• TASK INSTRUCTIONS: Print the records below exactly, from the line containing "Gewindelänge" down to the line containing "این تاخیر تنظیم", both lines included, and omit every picture.

Saved entries
------------------------------------------------------------

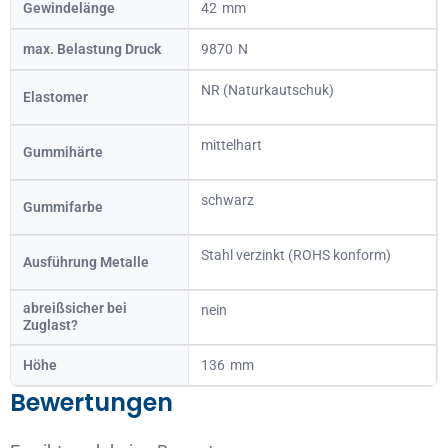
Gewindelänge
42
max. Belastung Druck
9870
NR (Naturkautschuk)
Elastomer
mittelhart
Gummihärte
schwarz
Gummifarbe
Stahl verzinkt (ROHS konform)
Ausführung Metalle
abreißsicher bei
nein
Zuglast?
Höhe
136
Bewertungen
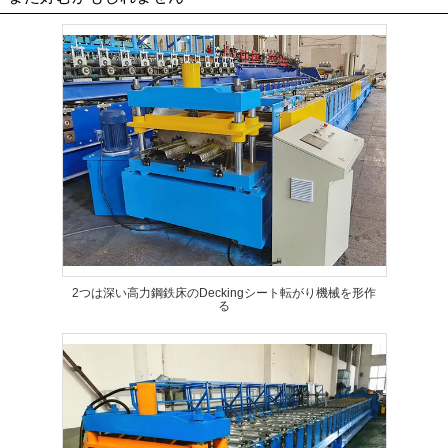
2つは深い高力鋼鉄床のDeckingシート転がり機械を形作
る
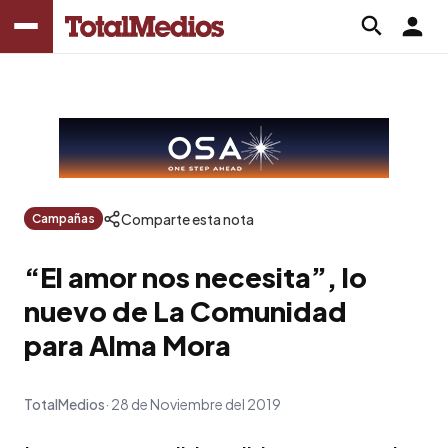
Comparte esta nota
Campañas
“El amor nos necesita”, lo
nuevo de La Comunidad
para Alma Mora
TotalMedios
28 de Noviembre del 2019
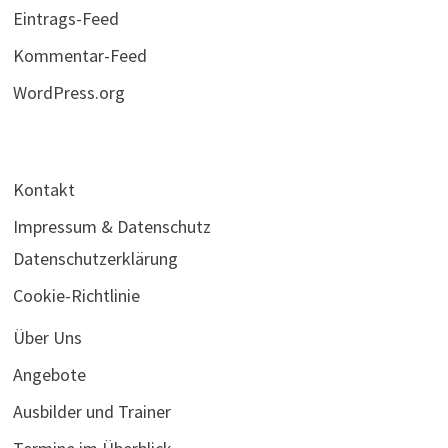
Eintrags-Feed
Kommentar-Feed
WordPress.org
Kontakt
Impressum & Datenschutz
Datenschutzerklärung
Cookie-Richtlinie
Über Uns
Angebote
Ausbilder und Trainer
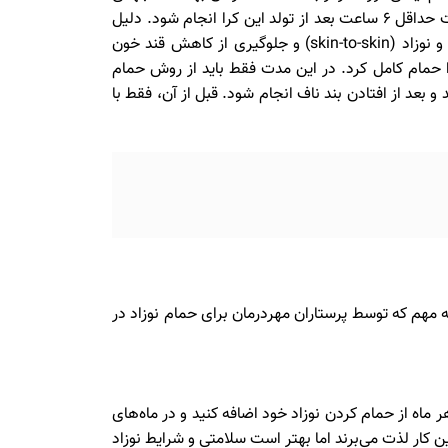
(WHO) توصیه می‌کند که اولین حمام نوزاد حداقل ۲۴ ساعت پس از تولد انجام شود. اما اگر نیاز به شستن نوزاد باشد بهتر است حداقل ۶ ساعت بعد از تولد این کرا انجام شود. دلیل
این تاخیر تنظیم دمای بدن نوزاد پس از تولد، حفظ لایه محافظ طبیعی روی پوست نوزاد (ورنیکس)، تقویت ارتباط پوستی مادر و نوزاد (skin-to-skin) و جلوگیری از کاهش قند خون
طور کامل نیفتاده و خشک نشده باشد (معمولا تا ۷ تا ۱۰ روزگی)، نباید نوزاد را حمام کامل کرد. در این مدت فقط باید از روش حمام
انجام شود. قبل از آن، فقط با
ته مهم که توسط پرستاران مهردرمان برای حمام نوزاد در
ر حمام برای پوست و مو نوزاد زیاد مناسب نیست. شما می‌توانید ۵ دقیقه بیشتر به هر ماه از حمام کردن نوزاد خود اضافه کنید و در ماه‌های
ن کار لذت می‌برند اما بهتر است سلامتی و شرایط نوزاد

------------------------------------------------------------

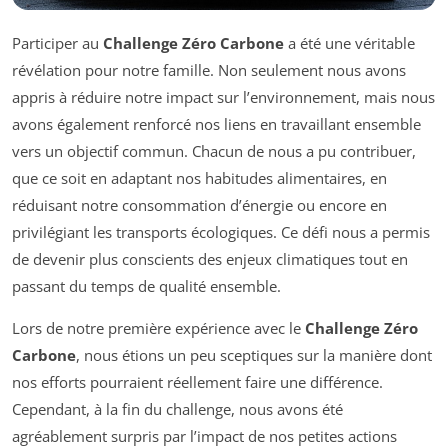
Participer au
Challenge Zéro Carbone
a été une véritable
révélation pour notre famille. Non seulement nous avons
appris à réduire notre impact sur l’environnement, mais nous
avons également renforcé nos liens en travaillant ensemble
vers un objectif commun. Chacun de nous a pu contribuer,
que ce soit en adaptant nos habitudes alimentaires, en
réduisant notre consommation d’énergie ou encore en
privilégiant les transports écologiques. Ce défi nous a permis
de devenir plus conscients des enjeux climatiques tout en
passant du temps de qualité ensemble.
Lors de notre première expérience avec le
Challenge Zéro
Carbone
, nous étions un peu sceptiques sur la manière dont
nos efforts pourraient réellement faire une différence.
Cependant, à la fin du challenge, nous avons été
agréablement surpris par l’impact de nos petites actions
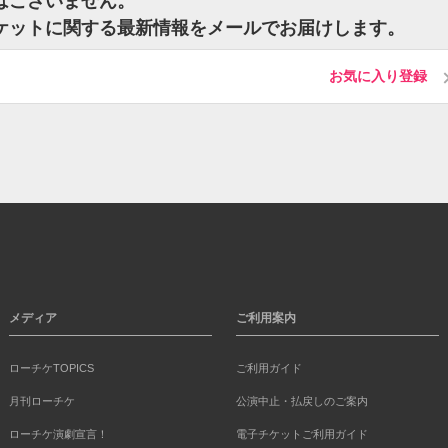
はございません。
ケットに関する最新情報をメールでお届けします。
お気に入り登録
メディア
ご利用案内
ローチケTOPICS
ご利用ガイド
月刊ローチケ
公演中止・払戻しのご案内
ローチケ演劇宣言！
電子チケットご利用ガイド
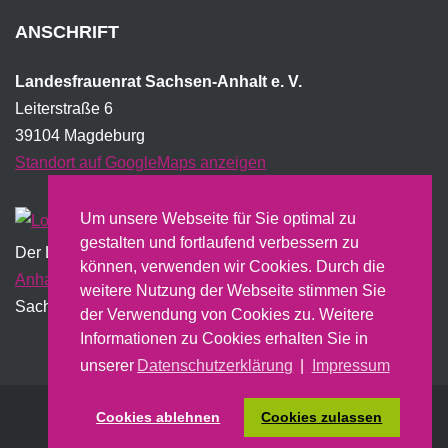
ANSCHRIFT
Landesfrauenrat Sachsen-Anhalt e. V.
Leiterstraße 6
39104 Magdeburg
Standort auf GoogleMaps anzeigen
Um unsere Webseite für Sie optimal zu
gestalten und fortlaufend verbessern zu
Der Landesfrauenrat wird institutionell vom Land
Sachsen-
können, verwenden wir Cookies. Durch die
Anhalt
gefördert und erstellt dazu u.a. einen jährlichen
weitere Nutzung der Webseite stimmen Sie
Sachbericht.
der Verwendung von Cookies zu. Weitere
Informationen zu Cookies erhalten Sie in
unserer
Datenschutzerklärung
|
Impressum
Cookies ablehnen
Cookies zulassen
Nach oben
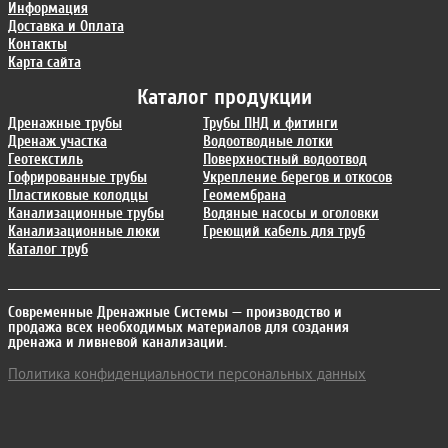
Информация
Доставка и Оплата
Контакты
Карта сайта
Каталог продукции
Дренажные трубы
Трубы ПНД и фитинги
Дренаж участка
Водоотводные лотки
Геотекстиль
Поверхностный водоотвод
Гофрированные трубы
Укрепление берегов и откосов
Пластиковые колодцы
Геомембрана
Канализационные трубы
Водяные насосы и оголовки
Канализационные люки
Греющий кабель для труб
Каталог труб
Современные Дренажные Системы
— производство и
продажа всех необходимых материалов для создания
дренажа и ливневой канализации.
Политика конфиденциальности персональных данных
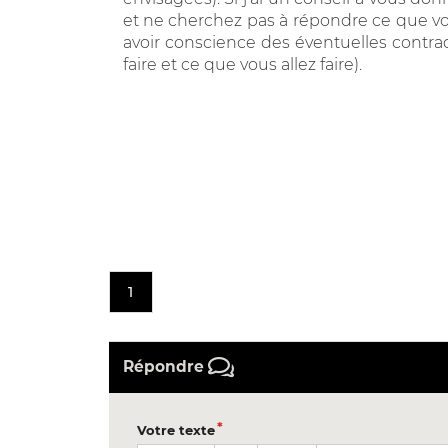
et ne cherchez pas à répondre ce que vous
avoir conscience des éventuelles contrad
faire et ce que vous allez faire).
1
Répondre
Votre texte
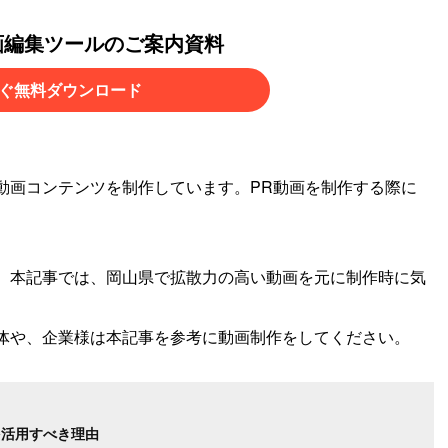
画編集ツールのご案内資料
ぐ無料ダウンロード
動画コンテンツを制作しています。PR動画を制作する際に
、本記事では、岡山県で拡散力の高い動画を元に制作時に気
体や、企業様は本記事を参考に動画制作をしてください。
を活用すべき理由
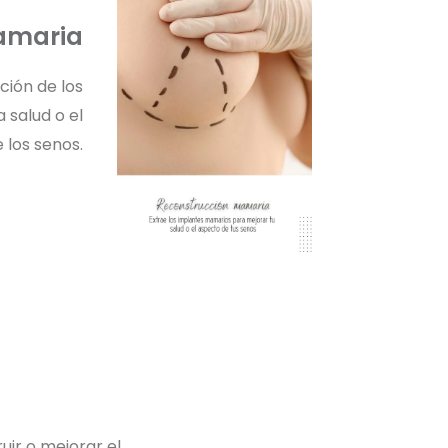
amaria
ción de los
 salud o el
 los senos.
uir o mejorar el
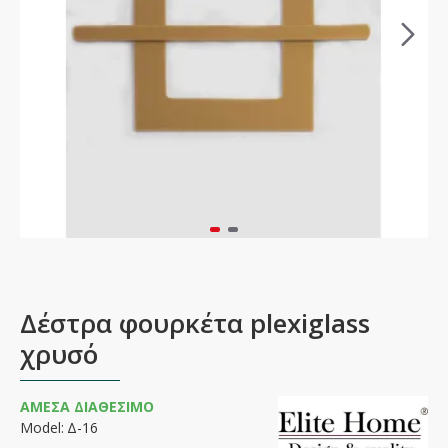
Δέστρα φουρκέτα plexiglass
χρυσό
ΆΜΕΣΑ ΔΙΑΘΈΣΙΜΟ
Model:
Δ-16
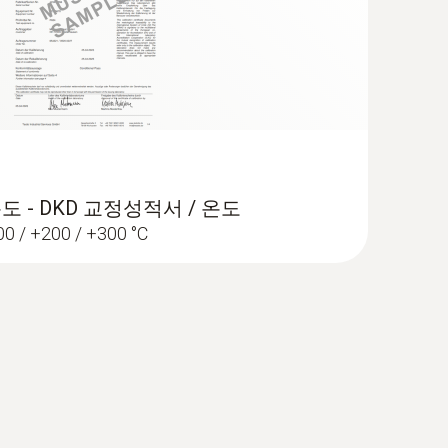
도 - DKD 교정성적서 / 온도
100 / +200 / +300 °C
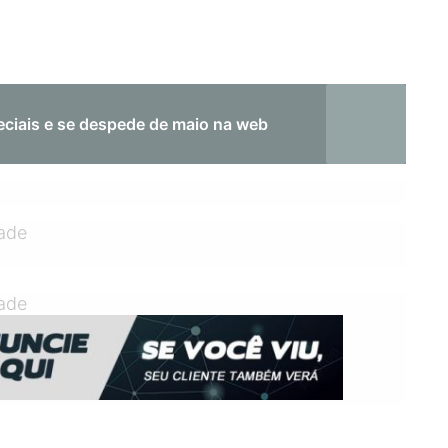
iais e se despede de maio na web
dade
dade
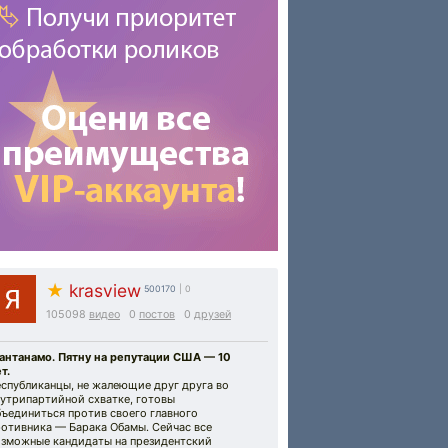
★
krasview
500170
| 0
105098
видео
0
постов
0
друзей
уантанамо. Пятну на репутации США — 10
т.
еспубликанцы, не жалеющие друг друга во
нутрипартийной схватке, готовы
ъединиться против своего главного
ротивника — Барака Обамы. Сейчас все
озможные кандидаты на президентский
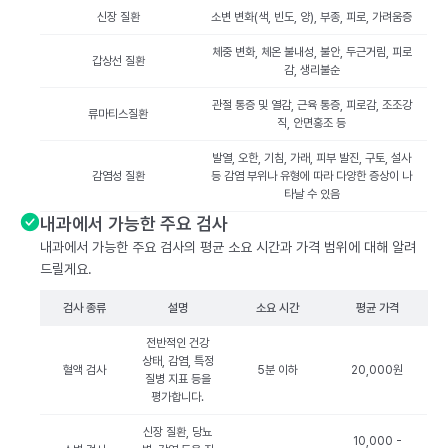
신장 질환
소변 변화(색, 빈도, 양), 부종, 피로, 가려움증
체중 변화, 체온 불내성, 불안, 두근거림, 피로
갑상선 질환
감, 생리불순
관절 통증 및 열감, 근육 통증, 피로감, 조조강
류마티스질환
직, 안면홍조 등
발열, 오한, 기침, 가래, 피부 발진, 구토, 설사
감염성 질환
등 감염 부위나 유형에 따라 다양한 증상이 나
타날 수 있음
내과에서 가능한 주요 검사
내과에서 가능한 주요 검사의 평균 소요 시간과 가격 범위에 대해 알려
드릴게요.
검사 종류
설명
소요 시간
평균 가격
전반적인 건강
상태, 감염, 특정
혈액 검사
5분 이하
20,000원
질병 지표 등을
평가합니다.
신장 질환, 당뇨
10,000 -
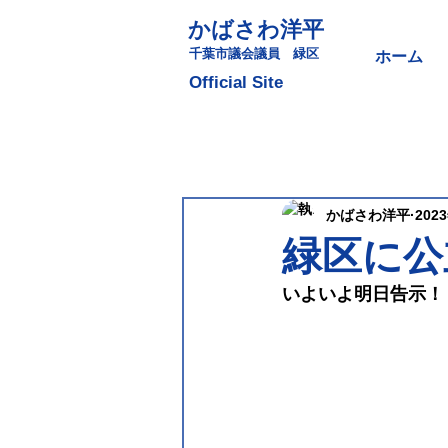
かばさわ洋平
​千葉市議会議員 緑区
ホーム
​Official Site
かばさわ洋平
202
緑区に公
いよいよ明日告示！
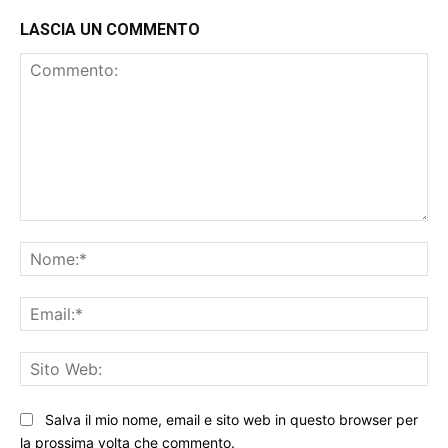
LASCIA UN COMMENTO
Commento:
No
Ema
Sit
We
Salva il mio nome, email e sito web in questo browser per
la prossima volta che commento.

------------------------------------------------------------

• EXERCISE RESPONSE:
Gewindelänge
42
max. Belastung Druck
9870
NR (Naturkautschuk)
Elastomer
mittelhart
Gummihärte
schwarz
Gummifarbe
Stahl verzinkt (ROHS konform)
Ausführung Metalle
abreißsicher bei
nein
Zuglast?
Höhe
136
Bewertungen
2つは深い高力鋼鉄床のDeckingシート転がり機械を形作
る
Comparte esta nota
Campañas
“El amor nos necesita”, lo
nuevo de La Comunidad
para Alma Mora
TotalMedios
28 de Noviembre del 2019
Eintrags-Feed
Kommentar-Feed
WordPress.org
Kontakt
Impressum & Datenschutz
Datenschutzerklärung
Cookie-Richtlinie
Über Uns
Angebote
Ausbilder und Trainer
(WHO) توصیه می‌کند که اولین حمام نوزاد حداقل ۲۴ ساعت پس از تولد انجام شود. اما اگر نیاز به شستن نوزاد باشد بهتر است حداقل ۶ ساعت بعد از تولد این کرا انجام شود. دلیل
این تاخیر تنظیم دمای بدن نوزاد پس از تولد، حفظ لایه محافظ طبیعی روی پوست نوزاد (ورنیکس)، تقویت ارتباط پوستی مادر و نوزاد (skin-to-skin) و جلوگیری از کاهش قند خون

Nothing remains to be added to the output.